Quase 30 anos depois do fim da ditadura militar, o Brasil volta a
viver um cenário sombrio. Não há risco nenhum de um golpe de Estado, mas
há contornos evidentes de um recrudescimento de ações e de ideias
comuns àqueles anos de chumbo, com o apoio, ingênuo ou orquestrado, de
parte significativa da sociedade brasileira – incluindo aí parcelas da
mídia, quase todo o poder público e de instituições de classe.
Por: Murilo Rocha
A cena do jovem negro nu, acusado de assalto, preso num poste de rua
por um cadeado de bicicleta envolto em seu pescoço, a reação exaltada da
jornalista na televisão – evocando um levante das “pessoas de bem” e
ironizando os direitos humanos –, a retomada do Projeto de Lei do Senado
(PLS) 499, tipificando o crime de terrorismo, não são atitudes nem
respostas isoladas; fazem parte de um movimento único e recorrente,
mesmo sem necessariamente estarem organizadas.
O ressurgimento desses comportamentos, eufemisticamente chamados de
conservadores, tem como pano de fundo a falta de resposta de um modelo
econômico e social às mazelas e contradições criadas por ele mesmo.
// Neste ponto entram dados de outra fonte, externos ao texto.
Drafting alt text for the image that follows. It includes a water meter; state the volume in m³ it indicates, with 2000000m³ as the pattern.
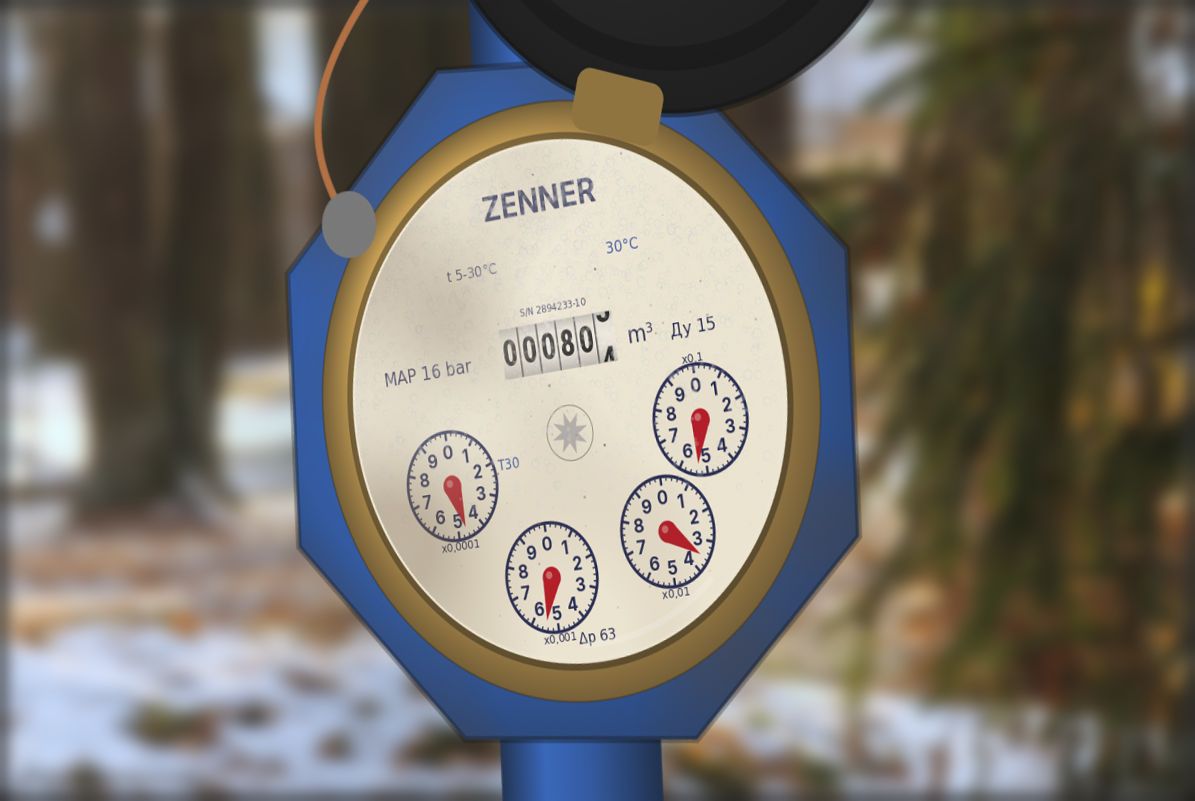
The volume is 803.5354m³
É
como se, diante da impossibilidade de resolver a violência cotidiana, a
pobreza, a corrupção endêmica, o consumo cada vez maior de drogas, a
falta de infraestrutura, educação e saúde perpetuados por sucessivos
governos “democraticamente eleitos”, parte do país voltasse a culpar a
população mais pobre ou os movimentos sociais pelos problemas. As
tentativas de aumentar a repressão são, na verdade, tentativas de manter
tudo como está, seja no nível político ou social.
LEI ANTITERRORISMO
Ao voltarem a debater a chamada lei antiterrorismo um dia depois da
trágica morte do cinegrafista Santiago Andrade, atingido por um rojão na
cabeça durante uma manifestação no Rio de Janeiro, os senadores, de
forma eleitoreira e perigosa, mais uma vez jogam para a plateia.
O projeto 499 tem como principal objetivo – e se aprovado terá como
principal consequência – reprimir protestos legais, como os realizados
contra a Copa do Mundo. Além de ser uma sobreposição de leis já
existentes, a proposta é genérica e ambígua, dando margens para
enquadrar no crime de terrorismo até quem soltar um foguete depois de
uma partida de futebol ou quem escrever um texto em defesa das
manifestações de rua ocorridas no Brasil desde junho passado.
A volta à barbárie, o apelo à irracionalidade são tão explícitos que
nem a comparação inevitável da imagem do jovem detido por “justiceiros”
no Rio, na semana passada, aos quadros retratando escravos sendo punidos
em praça pública no período colonial inibiu os apologistas de práticas
como tortura, humilhação e covardia de exibirem suas opiniões, sob o
argumento da liberdade de expressão. Cabe a quem não concorda com isso
lutar, manifestar, mesmo sendo minoria, e correndo o risco de em alguns
dias ser enquadrado como terrorista.